CGAL 4.12.1 - 2D Conforming Triangulations and Meshes
CGAL::Delaunay_mesh_size_criteria_2< CDT > Class Template Reference

#include <CGAL/Delaunay_mesh_size_criteria_2.h>

## Definition

The class Delaunay_mesh_size_criteria_2 is a model for the MeshingCriteria_2 concept.

The shape criterion on triangles is given by a bound $$B$$ such that for good triangles $$\frac{r}{l} \le B$$ where $$l$$ is the shortest edge length and $$r$$ is the circumradius of the triangle. By default, $$B=\sqrt{2}$$, which is the best bound one can use with the guarantee that the refinement algorithm will terminate. The upper bound $$B$$ is related to a lower bound $$\alpha_{min}$$ on the minimum angle in the triangle:

$\sin{ \alpha_{min} } = \frac{1}{2 B}$

so $$B=\sqrt{2}$$ corresponds to $$\alpha_{min} \ge 20.7$$ degrees.

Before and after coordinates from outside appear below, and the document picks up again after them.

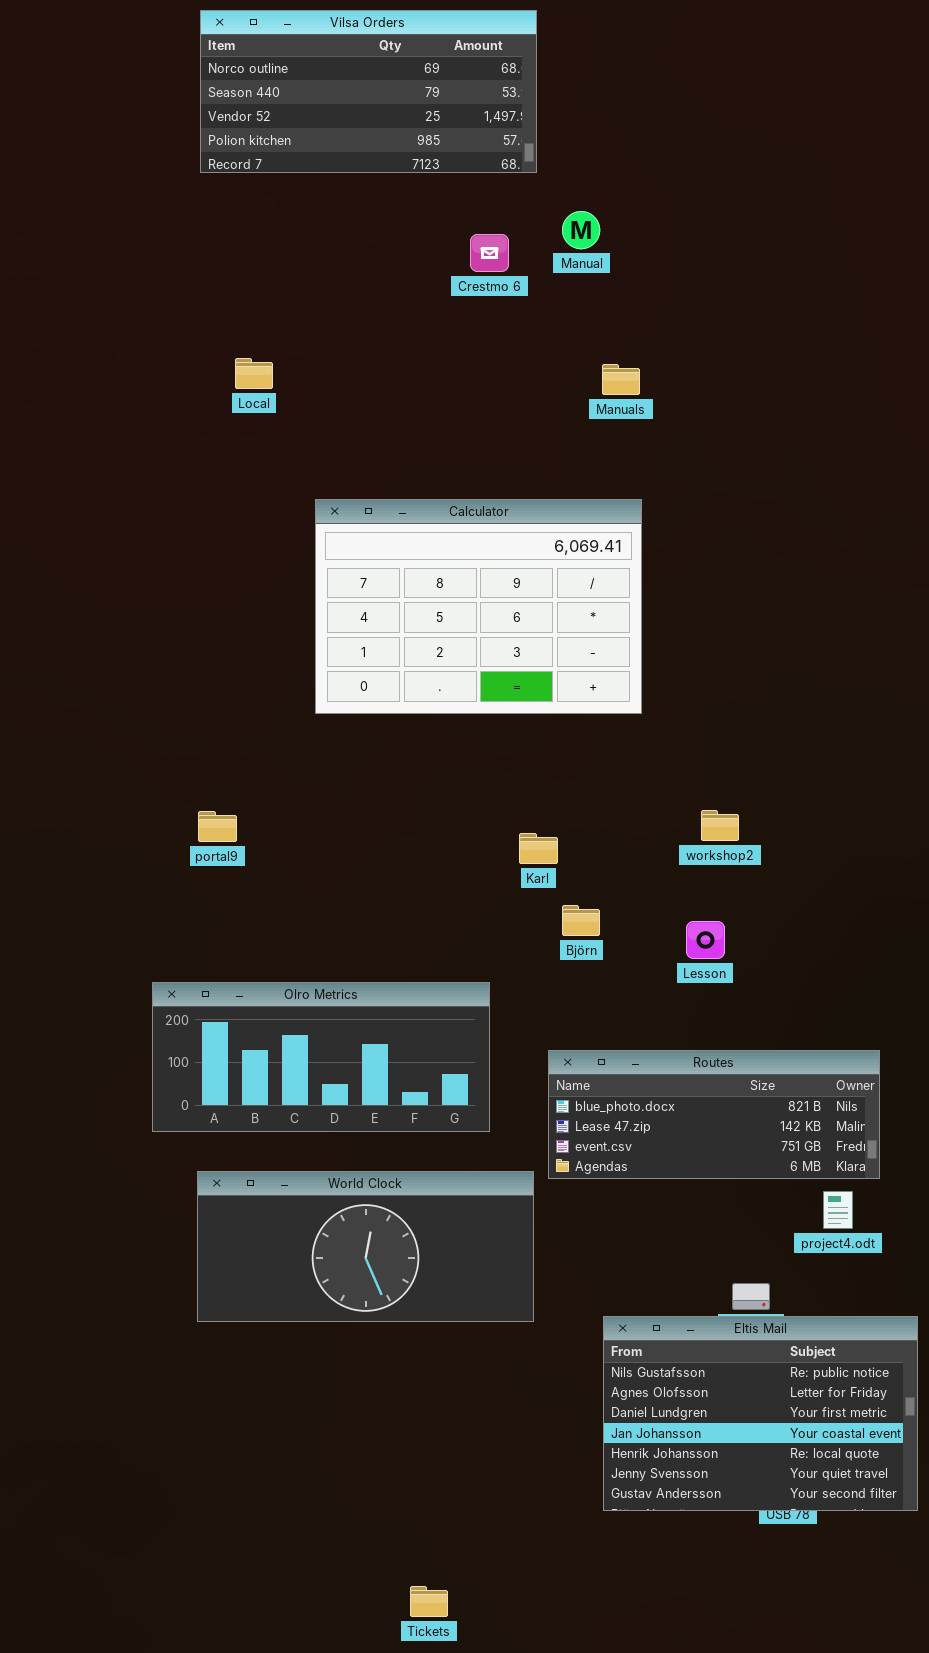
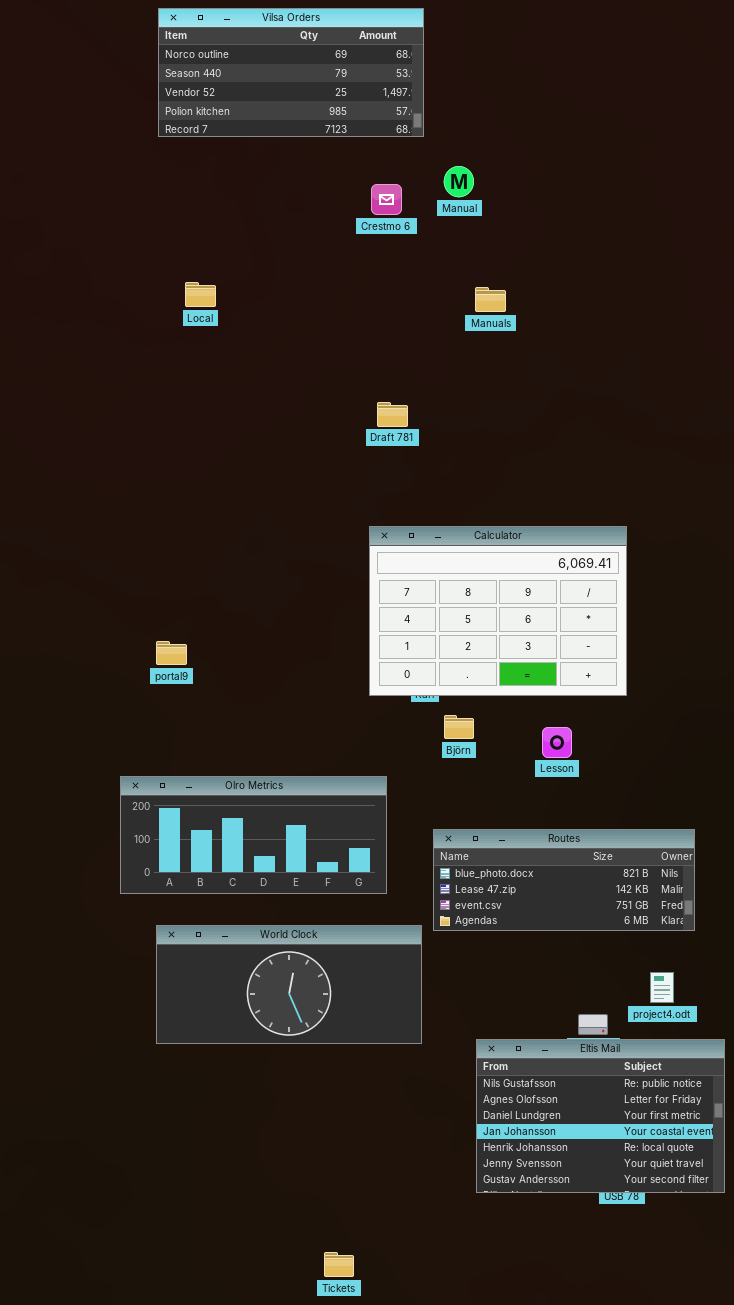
Calculator: [315,499,642,714] -> [369,526,627,696], moved
project4.odt: [823,1191,853,1229] -> [650,972,674,1003], moved

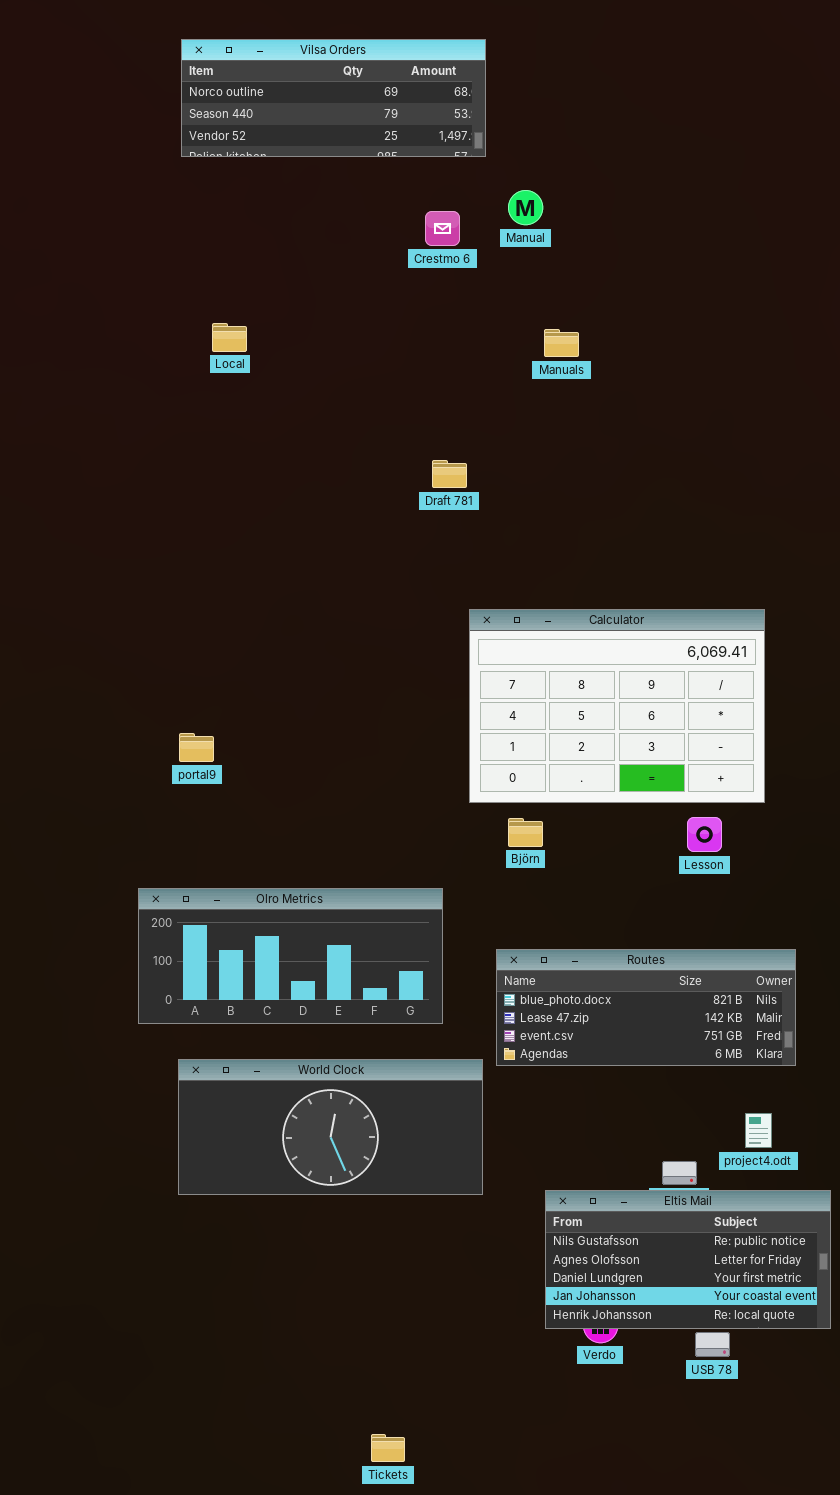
Vilsa Orders: [158,8,424,137] -> [181,39,486,157], resized
Calculator: [369,526,627,696] -> [469,609,765,803], moved
Lesson: [542,727,572,758] -> [687,817,722,852], moved
Eltis Mail: [476,1039,725,1193] -> [545,1190,831,1329], resized

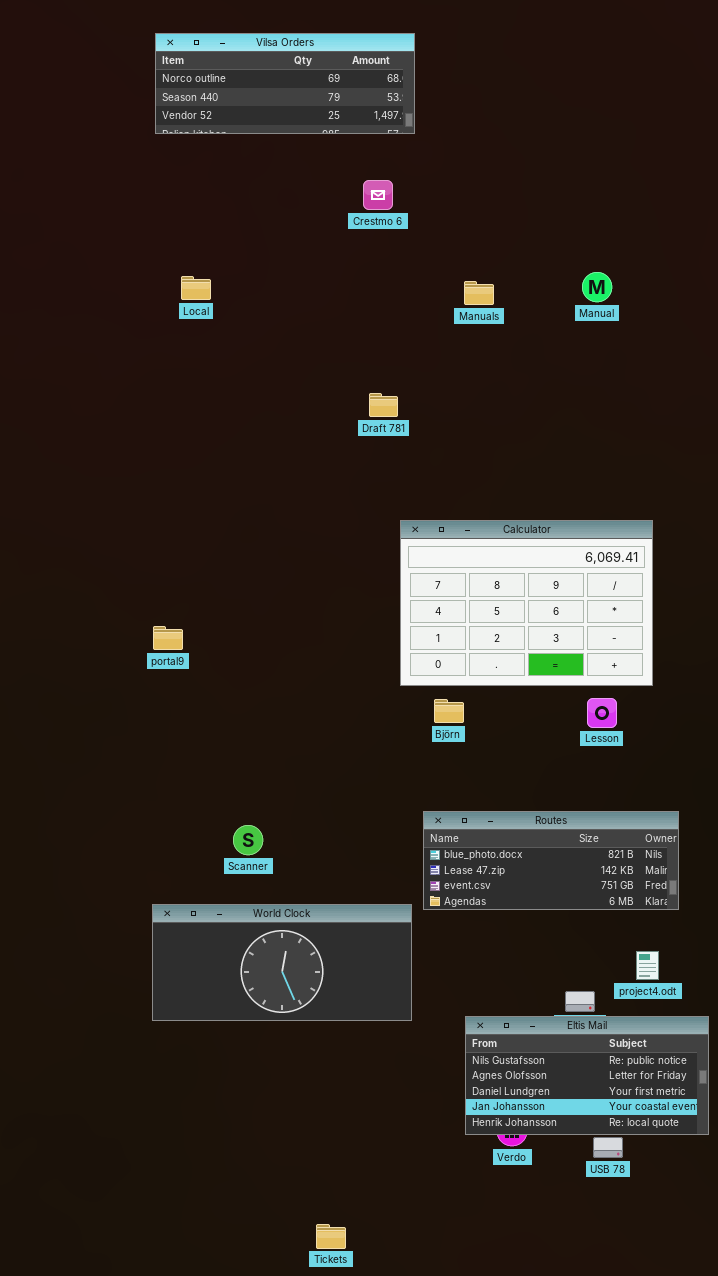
Manual: [508,190,543,225] -> [582,272,612,302], moved
Olro Metrics: [138,888,443,1024] -> none, closed

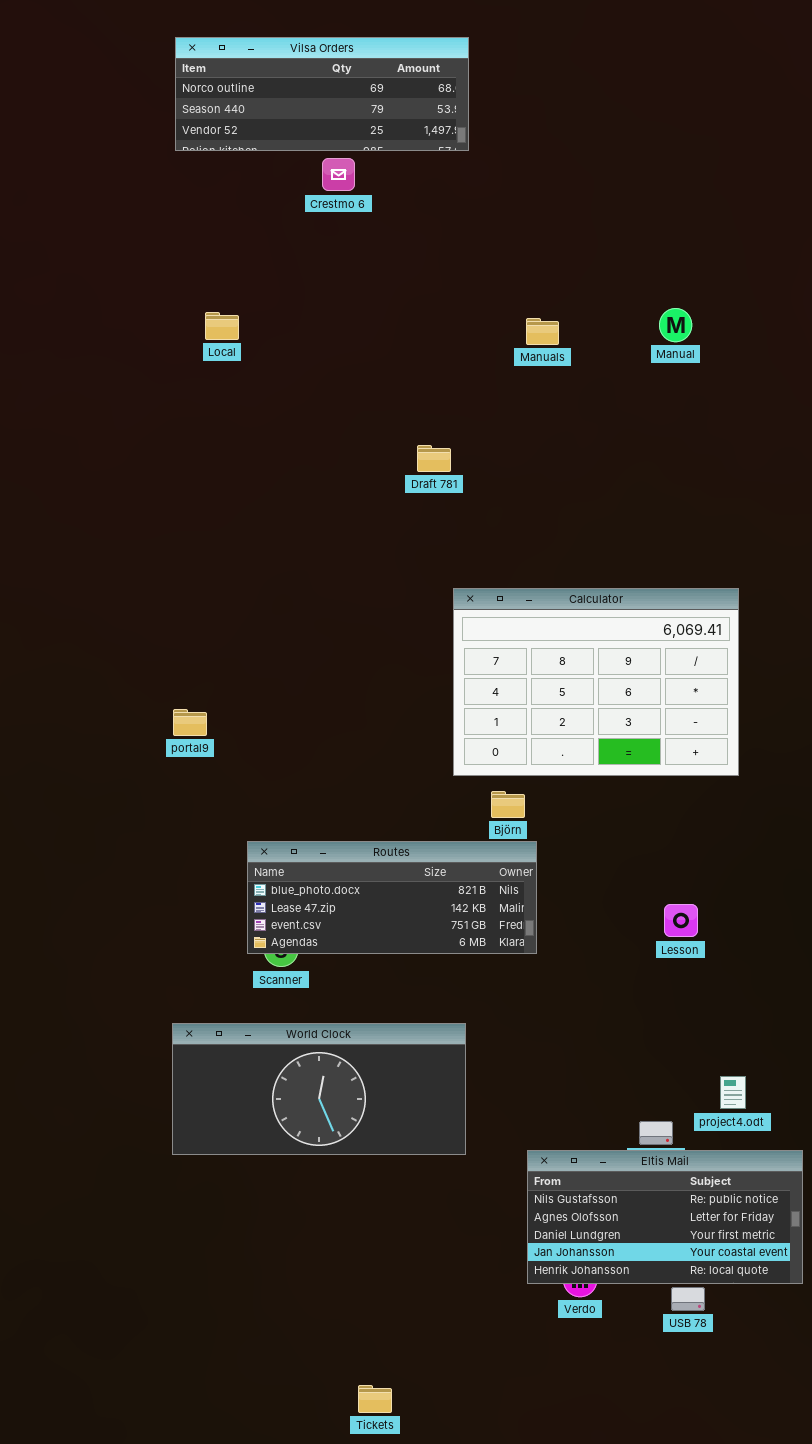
Crestmo 6: [363,180,393,210] -> [322,158,355,191], moved
Lesson: [587,698,617,728] -> [664,904,698,937], moved
Routes: [423,811,679,910] -> [247,841,537,954], moved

This traits class defines also a size criteria: all segments of all triangles must be shorter than a bound $$S$$.

Template Parameters
 CDT must be a 2D constrained Delaunay triangulation.
Is Model Of:
MeshingCriteria_2
Examples:
Mesh_2/mesh_class.cpp, Mesh_2/mesh_global.cpp, Mesh_2/mesh_optimization.cpp, and Mesh_2/mesh_with_seeds.cpp.

## Creation

Delaunay_mesh_size_criteria_2 ()
Default constructor with $$B=\sqrt{2}$$. More...

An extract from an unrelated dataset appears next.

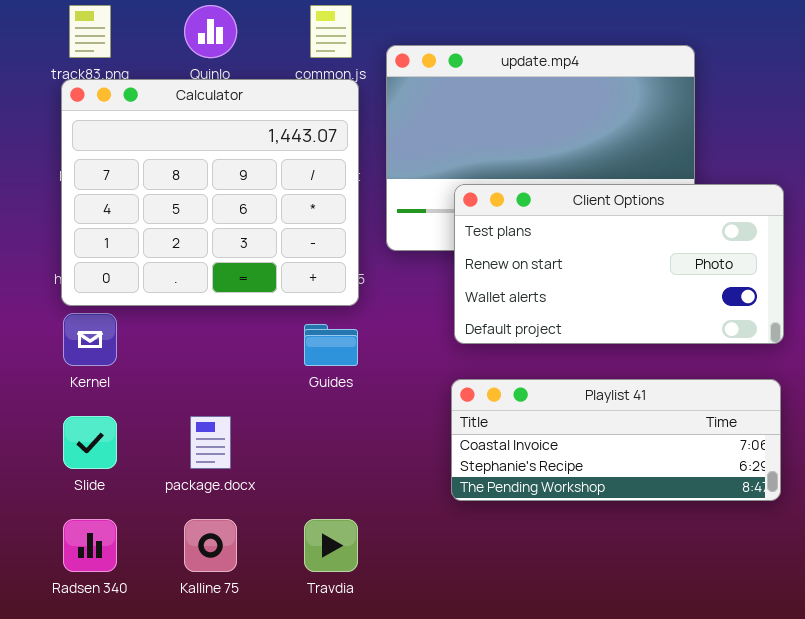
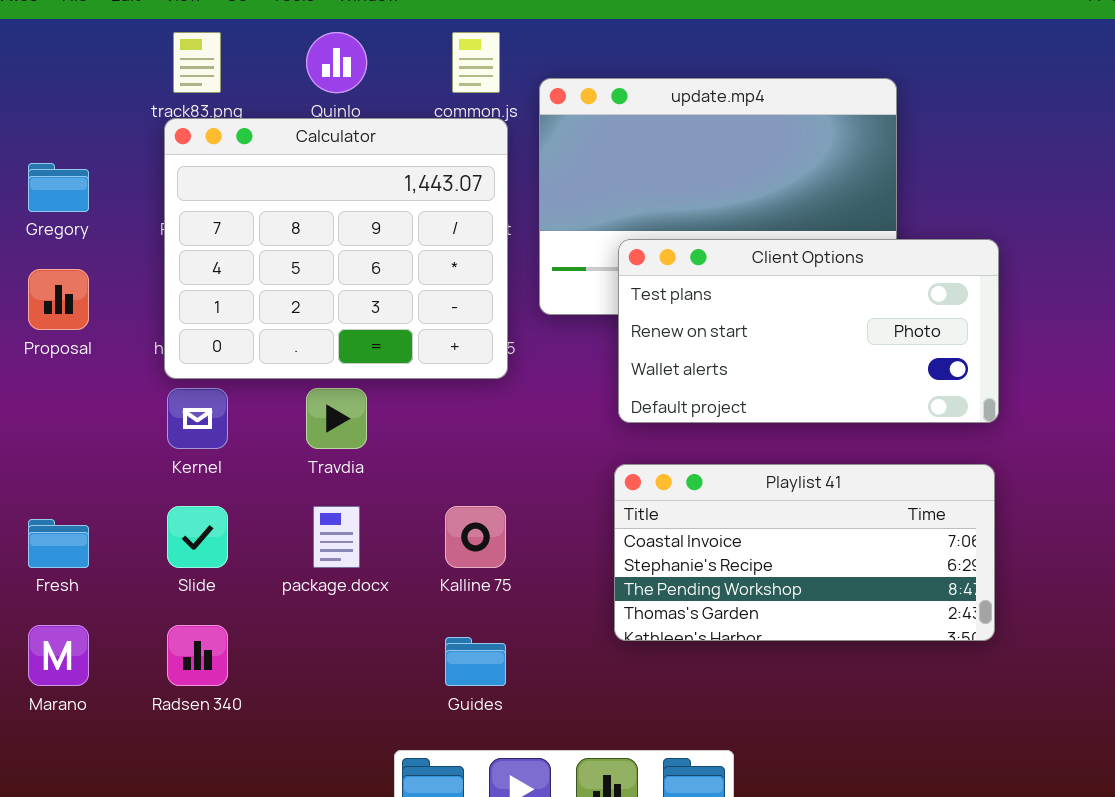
Guides: [304,324,358,366] -> [445,637,506,686], moved
Playlist 41: [451,379,781,501] -> [614,464,995,641], resized
Kalline 75: [184,519,237,572] -> [445,506,506,568], moved
Travdia: [304,519,358,572] -> [306,388,367,449], moved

Delaunay_mesh_size_criteria_2 (double b=0.125, double S=0)
Construct a traits class with bound $$B=\sqrt{\frac{1}{4 b}}$$. More...

## ◆ Delaunay_mesh_size_criteria_2() [1/2]

template<typename CDT >
 CGAL::Delaunay_mesh_size_criteria_2< CDT >::Delaunay_mesh_size_criteria_2 ( )

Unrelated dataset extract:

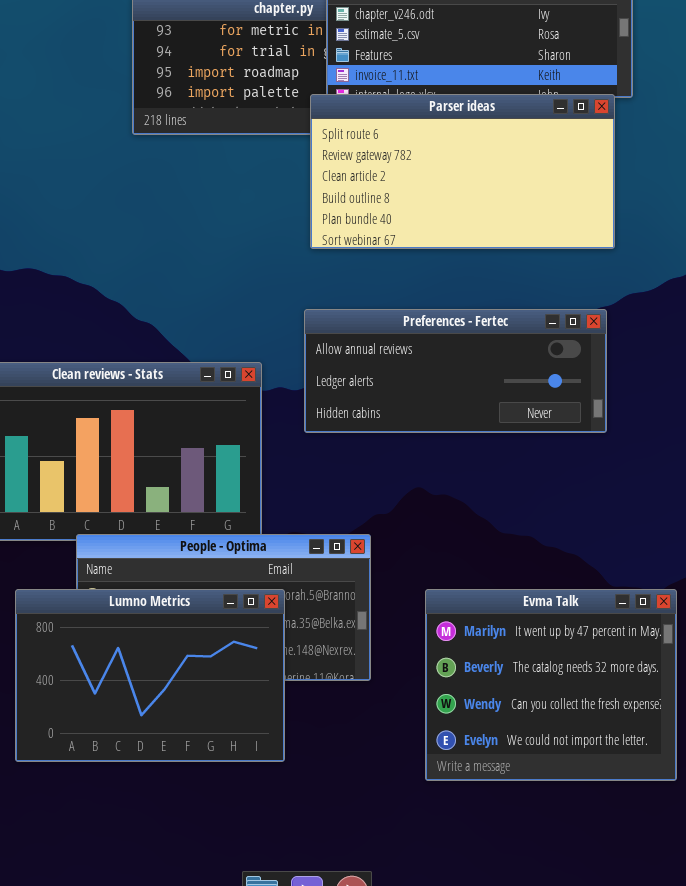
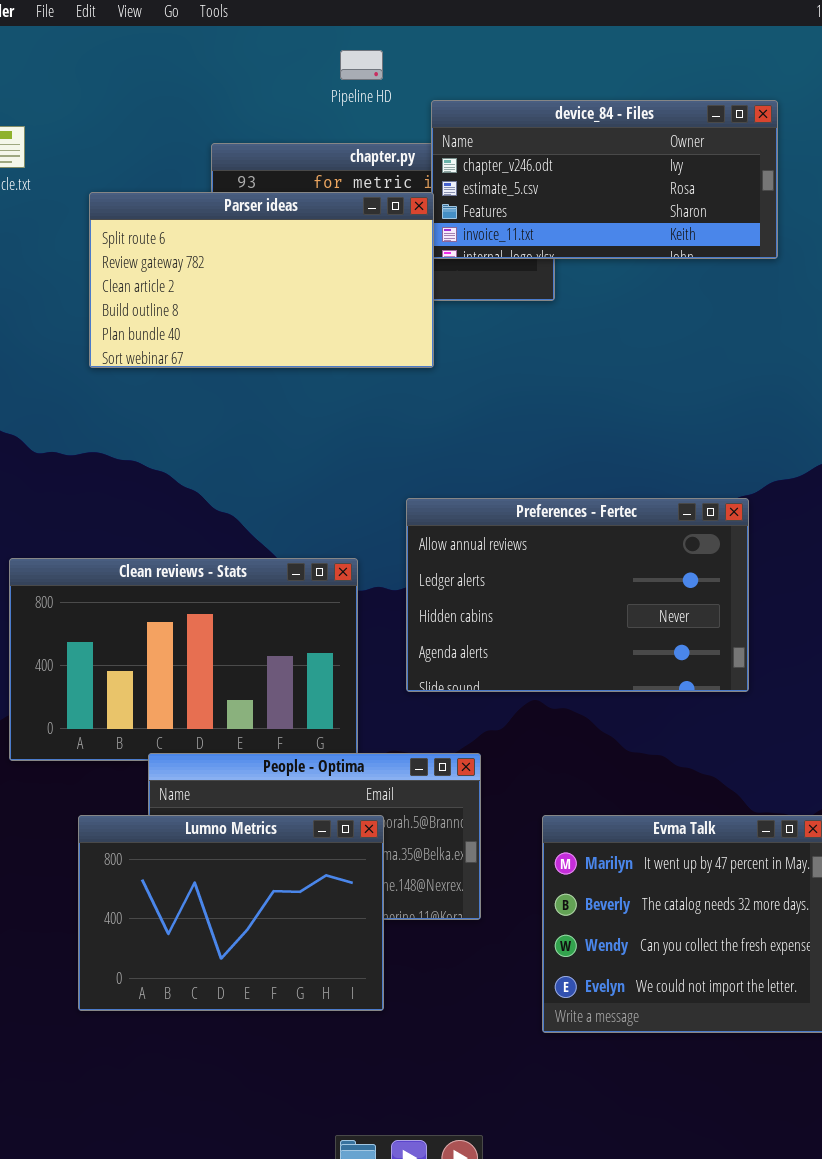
Parser ideas: [310,94,615,249] -> [89,192,434,368], moved
Preferences - Fertec: [304,309,607,433] -> [406,498,749,692], resized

Default constructor with $$B=\sqrt{2}$$.

No bound on size.

## ◆ Delaunay_mesh_size_criteria_2() [2/2]

template<typename CDT >
 CGAL::Delaunay_mesh_size_criteria_2< CDT >::Delaunay_mesh_size_criteria_2 ( double b = 0.125, double S = 0 )

Construct a traits class with bound $$B=\sqrt{\frac{1}{4 b}}$$.

If $$S \neq0$$, the size bound is $$S$$. If $$S = 0$$, there is no bound on size.